Dem verletzten Teil Raum geben
Viele unserer Verhaltensweisen machen auf den ersten Blick keinen Sinn, ergeben aber immer Sinn, wenn wir den Mut haben, hinter die Fassade zu schauen. Dann, wenn wir uns auf die Empfindungen unseres Körpers einlassen, die unerwünschten Gefühlszustände mit Interesse erkunden, den verletzten Teilen in uns Raum geben, sie annehmen und liebevoll halten. Dann ist Heilung möglich und es fällt uns leichter, im jetzigen Moment zu leben, zu wachsen und unsere wahre Natur zu erkennen. Eine Abkürzung gibt es wohl kaum. Je mehr Mist wir gesammelt haben, umso öfter müssen wir uns den verletzten Teilen in uns zuwenden. Je weiter wir uns – oft mit gutem Grund- von unseren Körperempfindungen entfernt haben – umso behutsamer müssen wir sein, wenn wir sie erkunden. Aber warum sollte es auch schnell gehen? Es könnte ein spannender Weg mit vielen Geschenken werden, der uns da erwartet.

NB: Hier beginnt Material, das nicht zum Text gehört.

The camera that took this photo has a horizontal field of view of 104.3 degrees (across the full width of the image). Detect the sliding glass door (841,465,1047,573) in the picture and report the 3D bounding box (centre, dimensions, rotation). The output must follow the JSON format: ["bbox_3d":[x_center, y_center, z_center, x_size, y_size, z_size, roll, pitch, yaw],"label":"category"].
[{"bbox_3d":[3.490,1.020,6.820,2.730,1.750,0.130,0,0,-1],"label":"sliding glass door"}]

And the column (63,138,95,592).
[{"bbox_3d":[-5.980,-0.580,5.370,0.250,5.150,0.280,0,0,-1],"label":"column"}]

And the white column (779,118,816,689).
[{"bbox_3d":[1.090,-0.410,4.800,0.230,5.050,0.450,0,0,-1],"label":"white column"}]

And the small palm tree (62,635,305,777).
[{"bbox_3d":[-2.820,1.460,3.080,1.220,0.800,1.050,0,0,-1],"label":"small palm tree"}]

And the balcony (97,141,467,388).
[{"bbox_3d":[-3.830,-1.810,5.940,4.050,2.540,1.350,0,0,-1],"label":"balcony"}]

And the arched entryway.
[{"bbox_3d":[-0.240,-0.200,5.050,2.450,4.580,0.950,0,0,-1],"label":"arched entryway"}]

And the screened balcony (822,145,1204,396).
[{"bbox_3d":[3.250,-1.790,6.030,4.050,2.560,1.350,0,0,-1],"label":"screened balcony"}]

Jetzt mal ran ans Forschen
Lena nimmt sich einen Moment Zeit, schaltet ihr Handy ab und setzt sich in den Wohnzimmersessel neben den Ofen. Sie richtet die Aufmerksamkeit auf den Boden unter ihren Füßen, auf den Sessel unter ihrem Gesäß und folgt ihrer Atmung. Sie holt sich bewusst die letzte Situation mit ihrer Kollegin im Büro in Erinnerung. Spürt sofort diese unbändige Lust, ihr etwas zu sagen, von dem sie weiß, dass es Klaras Gesichtsausdruck Richtung Verzweiflung bewegen wird – und spürt, wie sich ihr Bauch zusammenzieht und ihre Atmung flacher wird. Sie forscht, woher sie diese Empfindung kennt und findet sich in der ersten Grundschulklasse wieder, vor den Jungs, die sie mit Orangenspalten anspritzen und ihr immer wieder sagen, wie hässlich sie ist. Eine Welle des Schmerzes überrollt sie, während sie noch einmal bewusst den Boden unter ihren Füßen spürt.